We’ve watched a lot of really fine conservative writers leave the fold since Trump came on board, and most are indeed under 50 (my son’s age) and they clutch that word “conservative” as if it were a crucifix. In fact, our most religious conservatives these days seem to be the ones who cut Thomas Jefferson off a traitor to his class in the 1700s. They are easily recognizable by that gigantic “intellectualist” chip on their shoulders. Chesterton, in 1910, about their self-defined peerage:

The men who get to the top are not “picked men”. They are not picked by God, which is merit.

They are not picked by man, which is democracy. 

As every rational man know, they are picked by vanity- by one vulgar fellow helping another vulgar fellow to high station (my term).

When I was at RedState we called that a “frat house”.

Chesterton believed the Declaration of Independence to be one of greatest documents ever conceived.

              The Declaration of Independence was a philosophy written for a people who did not yet exist. In all the talk there has been lately about Abraham Lincoln there has been very little appreciation that he did understand the Declaration and he did believe in it…

                The English often find it harder to understand great ideas and easier to understand great men, but in this case the great man is unintelligible without the great idea.

America is alone in having begun her national career with a definite explanation of what she intended to be. (1921)

(You have to go back to the Old and New Testament to find two other magnificent events to complete the tri-fecta.)

We are called upon to admire Americans for their hustle, their publicity, the commerce. Nothing is ever said of the real republican virtues which will survive, in spite of the confused and corrupt politics of republic.  (1930)

(You might note this singular theme in “The Original Republican Brand, Who Owns it?” from 2013. Very important we know who’s wearing the spats.)

                   It is when a stranger begins to absorb all the strangeness that he begins to understand a goodness that is not mere imitation of the goodness of England or Europe; something that an American writer has very truly called “the folks ideal”…a toleration of humans in their shirtsleeves, which is infinitely more distant and difficult than any pagan ranting about mere nakedness

…and acceptance of humanity in obtuse angles and awkward attitudes; a thing altogether indescribable in English

(in short, the Problem with the Lincoln Project)

The American Revolution:

The American colonists had caught sight of an ideal which the English rulers did not understand, even as an ideal. It was not something England would not, but could not give. It was something that England had not got.
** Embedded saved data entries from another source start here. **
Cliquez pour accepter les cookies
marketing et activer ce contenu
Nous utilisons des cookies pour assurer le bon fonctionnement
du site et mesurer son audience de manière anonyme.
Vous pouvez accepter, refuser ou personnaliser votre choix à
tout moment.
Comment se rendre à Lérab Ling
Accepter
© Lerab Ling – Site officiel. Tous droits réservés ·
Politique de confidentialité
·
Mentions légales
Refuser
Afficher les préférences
It was the idea of equality. The colonists were not fighting because George III had something and kept it to himself; but because they had never heard of it. The English king had not locked up equality in his cellar; there was no English equality to lock up.

Finally:

         I like the Americans for a great many reasons: I like them because even the modern thing called industrialism has not entirely destroyed in them the very ancient thing called democracy;

   I like them because they have a respect for work which really curbs the human tendency to snobbishness;

I like them because they do not think that stupidity is a superiority in business and practical life;

I like that they are almost all optimists; very few of them are pessimists;

I like them because they are never guilty of the blasphemy of supposing there is something fine about being bored, any more than being blinded, or lamed, or paralyzed.

                  Americans really respect work, rather as Europeans (once) respected war.  There is a halo of heroism about it; and he who shrinks from it is less than a man.